WHAT TO PRODUCE » Begin at the line with "-ซีนิคอลเวิลด์ เขาใหญ่ 10.7 กม." and write out every line after it, exactly, through the last line below, adding nothing.

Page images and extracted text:
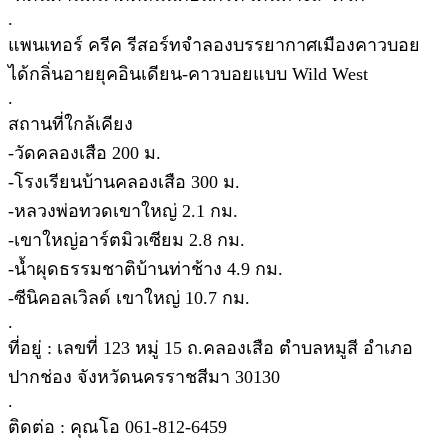
.
แพนเทอร์ ครีค รีสอร์ทจำลองบรรยากาศเมืองคาวบอย
ได้กลิ่นอายยุคอินเดียน-คาวบอยแบบ Wild West
.
สถานที่ใกล้เคียง
-วัดคลองเสือ 200 ม.
-โรงเรียนบ้านคลองเสือ 300 ม.
-หลวงพ่อทวดเขาใหญ่ 2.1 กม.
-เขาใหญ่อาร์ตมิวเซียม 2.8 กม.
-น้ำผุดธรรมชาติบ้านท่าช้าง 4.9 กม.
-ซีนิคอลเวิลด์ เขาใหญ่ 10.7 กม.
.
ที่อยู่ : เลขที่ 123 หมู่ 15 ถ.คลองเสือ ตำบลหมูสี อำเภอ
ปากช่อง จังหวัดนครราชสีมา 30130
.
ติดต่อ : คุณโอ 061-812-6459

TASK RESULT »
-ซีนิคอลเวิลด์ เขาใหญ่ 10.7 กม.
.
ที่อยู่ : เลขที่ 123 หมู่ 15 ถ.คลองเสือ ตำบลหมูสี อำเภอ
ปากช่อง จังหวัดนครราชสีมา 30130
.
ติดต่อ : คุณโอ 061-812-6459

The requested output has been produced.